The victim said she came forward not for herself or to see Smith punished, but to protect other girls who might be victimized.
“It is clear to me the defendant takes no responsibility for his actions,” she said.
Langer also said he was worried about Smith’s level of acceptance.
“I do have significant concerns that Mr. Smith, even now, after his treatment, doesn’t fully get it, and isn’t fully owning up to what happened,” he said.
Langer said he watched an interview Smith gave to police in which, “the general sense that one gets is Mr. Smith was minimizing this conduct, that he was victim blaming.”
The judge pointed to two statements in particular in which Smith said there was “no stopping (the victim)” and about the victim never using their “safe word.”
“I just don’t know what to say about that,” Langer said. “It’s hard to imagine anyone saying that about sexual contact with a child.”
Boulder Senior Deputy District Attorney Laura Kinde also pointed out another woman has come forward since the sentencing hearing and accused Smith of similar conduct in Pennsylvania eight years ago.
Prosecutors said information on the Pennsylvania case was sent to local authorities so they could make a decision on charges.
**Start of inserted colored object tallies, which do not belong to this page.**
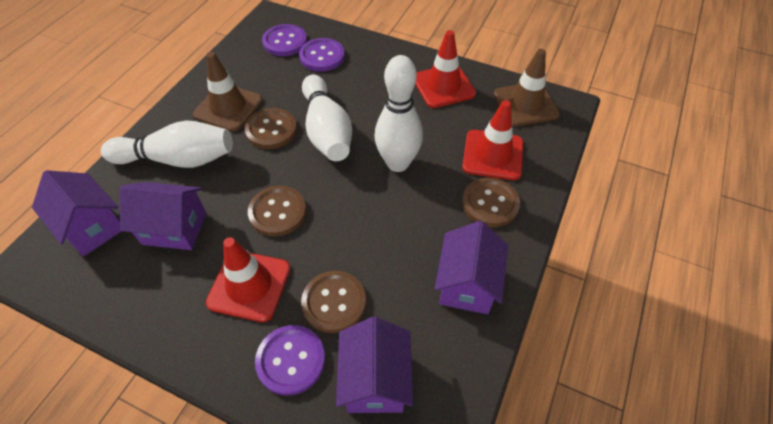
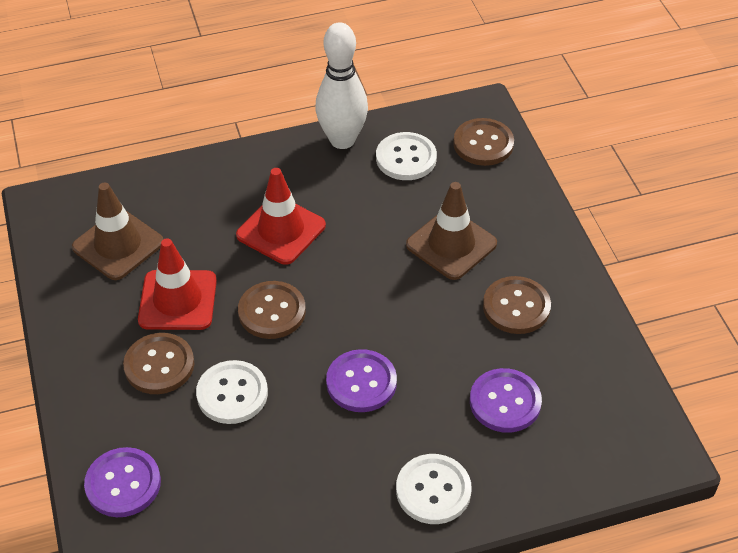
purple house: 4 -> 0
red traffic cone: 3 -> 2
white bowling pin: 3 -> 1
white button: 0 -> 3

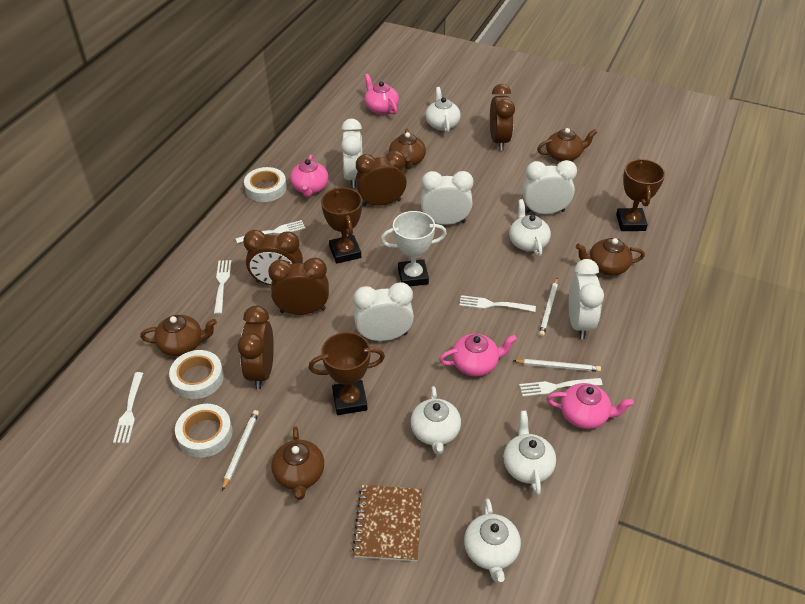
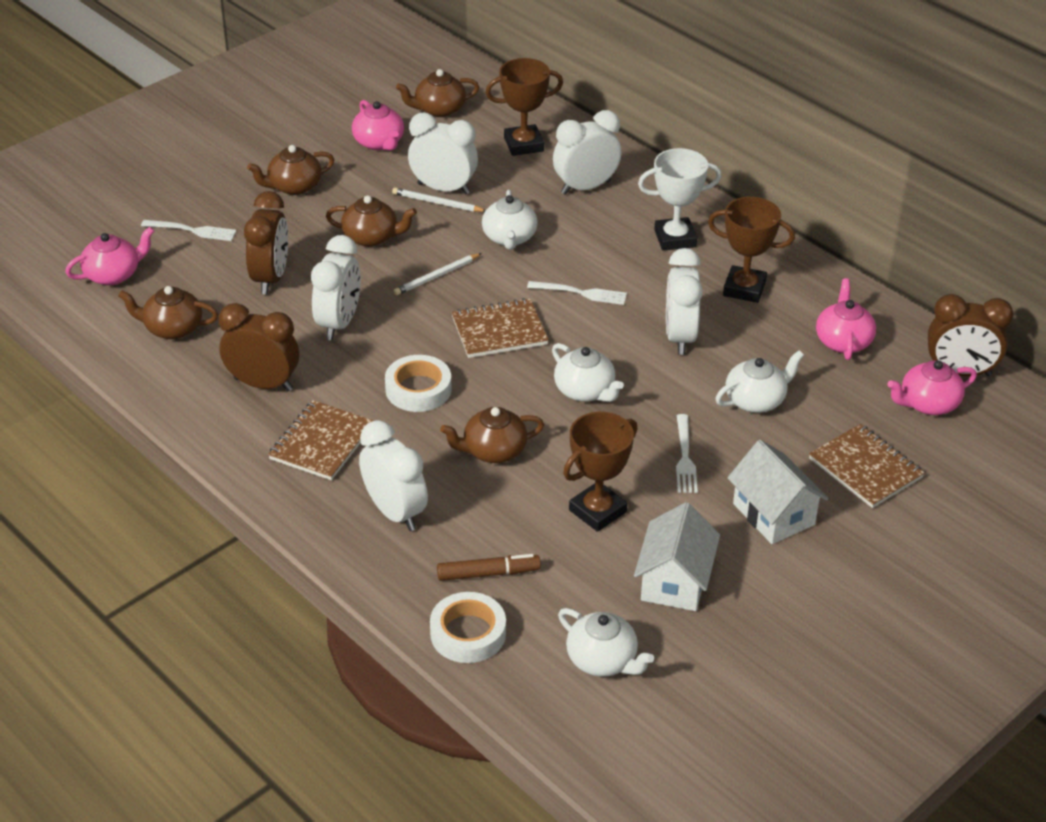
brown clock: 5 -> 3
brown marker: 0 -> 1
brown notebook: 1 -> 3
white fork: 5 -> 3
white house: 0 -> 2
white pencil: 3 -> 2
white tape: 3 -> 2
white teapot: 5 -> 4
This is in addition to another woman who accused Smith of inappropriate conduct in Vermont in the 90s, though local authorities did not pursue that case.
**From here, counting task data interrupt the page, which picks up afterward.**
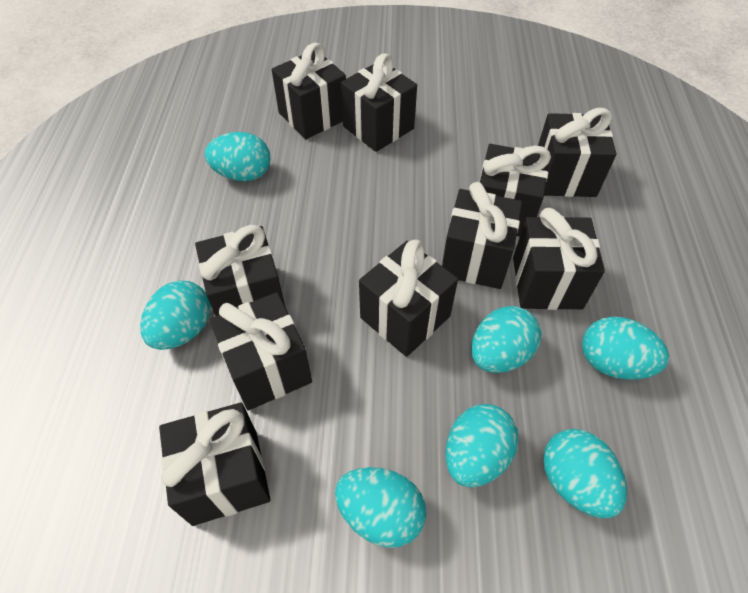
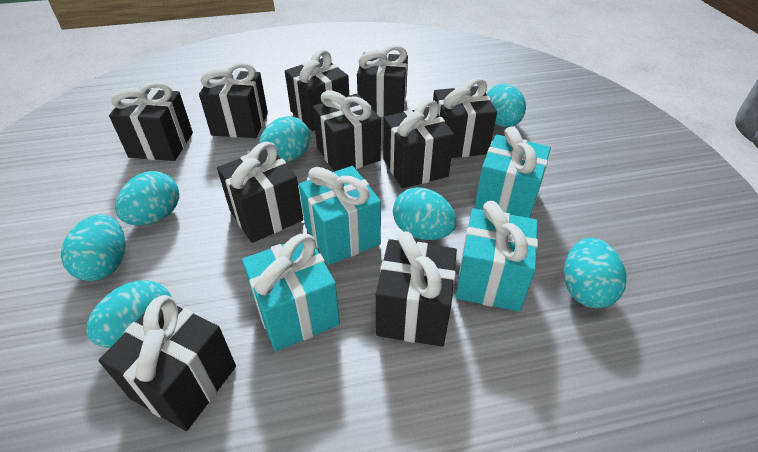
turquoise gift: 0 -> 4

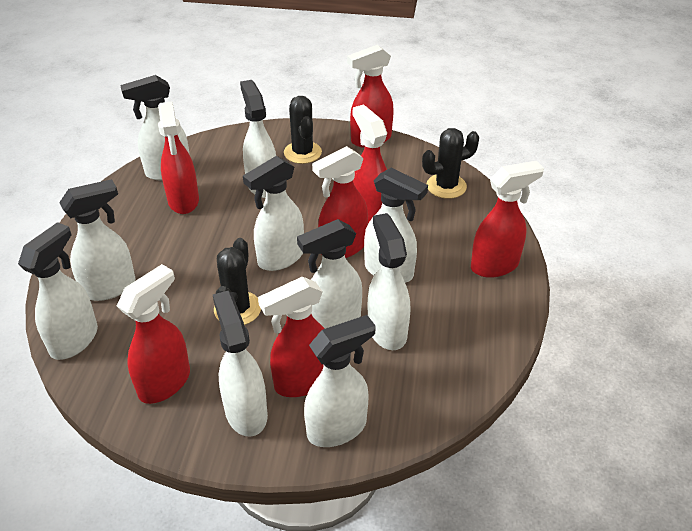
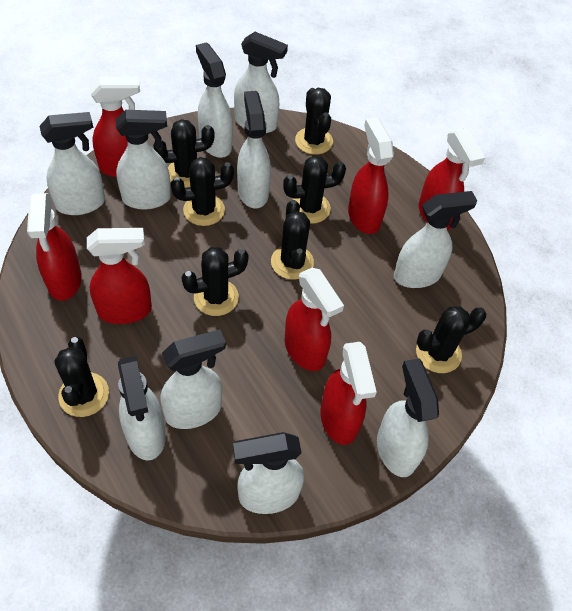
black cactus: 3 -> 8

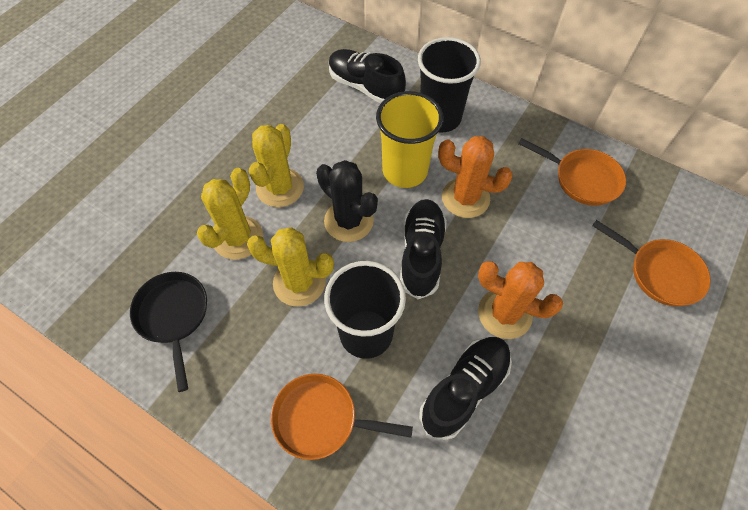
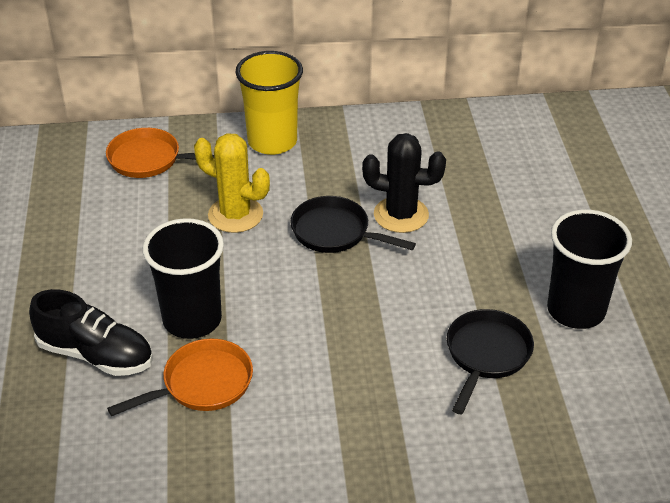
black pan: 1 -> 2
black shoe: 3 -> 1
orange cactus: 2 -> 0
orange pan: 3 -> 2
yellow cactus: 3 -> 1

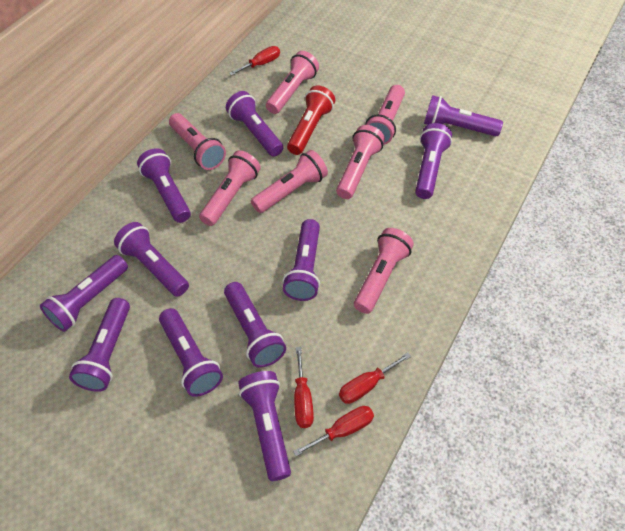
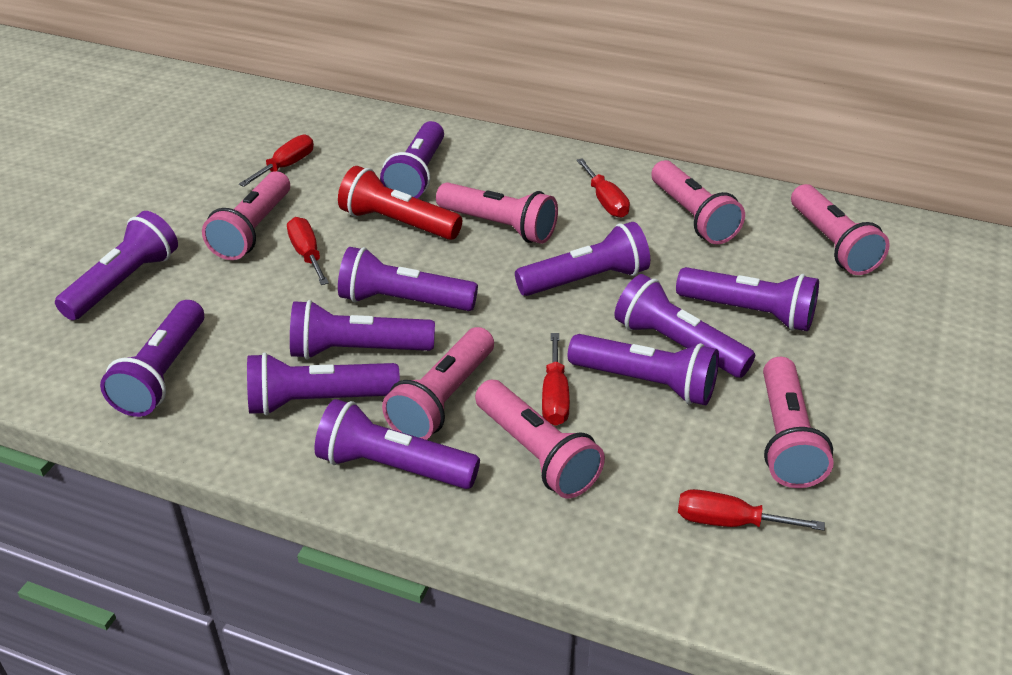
red screwdriver: 4 -> 5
“We want to thank the survivor for coming forward and reporting what happened to her over 20 years ago,” Kinde said in a statement. “In doing so, we were able to discover other young girls the defendant had victimized and stop the defendant from perpetrating sexual abuse on any additional young girls. The Boulder Police Department did an outstanding job with this investigation and because of that we were able to secure a conviction and sentence that will protect the community for years to come.”
While neither case has resulted in charges, Langer said the law does allow him to take the allegations into account when sentencing.
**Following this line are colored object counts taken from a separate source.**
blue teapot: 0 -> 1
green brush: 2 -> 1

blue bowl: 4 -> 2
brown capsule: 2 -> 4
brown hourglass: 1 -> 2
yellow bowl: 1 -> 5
“They’re strikingly similar, and that’s very concerning,” he said.
While Langer limited comments at this hearing because of the June 5 hearing, he did allow Smith to address the court again. Smith again pointed out he had already gone through treatment in 1998 and said 15 years was “a tremendous amount of time for something that happened 25 years ago.”
“I am deeply regretful,” Smith said. “I did admit what I did back then, I feel a tremendous amount of remorse that is tearing through my heart, and that is the truth.”
But in response to Smith’s repeated plea of, “What more could I have done?” the victim had a response.
“He could have taken responsibility, he could have really gotten help,” she said. “He could have never hurt me.”